• _Assigned task a_:
From the Paula Fox remembrance, extract the passage that begins at the words "First, Tom Bissell" and stops after "But one didn’t.".

• _Page excerpt_:
>>

Paula Fox at The Paris Review’s 2013 Spring Revel.
In memory of Paula Fox, who died last week at age ninety-three, we’re looking back at a series of essays published on the Daily in 2013, when Fox received The Paris Review’s Hadada Prize for lifetime achievement.
First, Tom Bissell has the story of how, as a twenty-four-year-old editorial assistant, he brought Fox’s masterpiece, Desperate Characters, back into print:
W. W. Norton, the house that employed me, had encouraged me to come up with “ideas” for the paperback committee, which at the time felt like a huge honor. Correction: it was a huge honor. I had a few ideas, most of which, I was gently informed, stank. But one didn’t.
Bissell gathered a case for republishing Desperate Characters: testimonials from writers about its literary significance, photocopied pages of the book. Norton accepted. Bissell wrote:
But my experience of publishing Desperate Characters taught me a valuable lesson: literary reputation is a fragile, innocuous, and transient thing—a butterfly that dies in your palm the moment you capture it. Thus: do the work, which is the only thing over which a writer has some measure of control. Paula did the work. It was there for us to find, still vitally alive. In that sense, I wonder if maybe we don’t have all this backward. Maybe certain books and certain writers are not found. The work of Paula Fox, I think, found us.
In an excerpt from his essay “No End to It,” Jonathan Franzen worked over the creaky perfection of that book, which he championed for many years before its rebirth:
Desperate Characters is a novel in revolt against its own perfection. The questions it raises are radical and unpleasant. What is the point of meaning—especially literary meaning—in a rabid modern world? Why bother creating and preserving order if civilization is every bit as killing as the anarchy to which it’s opposed? Why not be rabid? Why torment ourselves with books?
And celebrating Fox’s genius as a children’s book writer (she won a Hans Christian Andersen Award, a Newbery Medal, and a National Book Award for her children’s books in the years her adult novels were wading in limbo), Elisabeth Donnelly said:
In her work for children, [Fox] writes with evenness and truth, never lying to children about the horrors of the world. Rather, she gives them the chance to find some light on the other side … Fox understands, powerfully, that children abide and endure, and there’s endless generosity in the way that she writes for children.

<<

• _Material for this task_:
>>

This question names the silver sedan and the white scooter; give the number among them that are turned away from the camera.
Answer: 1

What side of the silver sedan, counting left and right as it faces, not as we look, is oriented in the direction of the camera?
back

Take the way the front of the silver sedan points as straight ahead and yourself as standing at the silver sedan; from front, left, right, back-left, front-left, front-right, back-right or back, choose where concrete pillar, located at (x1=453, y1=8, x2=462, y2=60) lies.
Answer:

<<

• _Assigned task b_:
Rewrite all the rows, replacing "silver sedan" with "gray sedan" and leaving everything else unchanged.

• _Result a_:
First, Tom Bissell has the story of how, as a twenty-four-year-old editorial assistant, he brought Fox’s masterpiece, Desperate Characters, back into print:
W. W. Norton, the house that employed me, had encouraged me to come up with “ideas” for the paperback committee, which at the time felt like a huge honor. Correction: it was a huge honor. I had a few ideas, most of which, I was gently informed, stank. But one didn’t.

• _Result b_:
This question names the gray sedan and the white scooter; give the number among them that are turned away from the camera.
Answer: 1

What side of the gray sedan, counting left and right as it faces, not as we look, is oriented in the direction of the camera?
back

Take the way the front of the gray sedan points as straight ahead and yourself as standing at the gray sedan; from front, left, right, back-left, front-left, front-right, back-right or back, choose where concrete pillar, located at (x1=453, y1=8, x2=462, y2=60) lies.
Answer:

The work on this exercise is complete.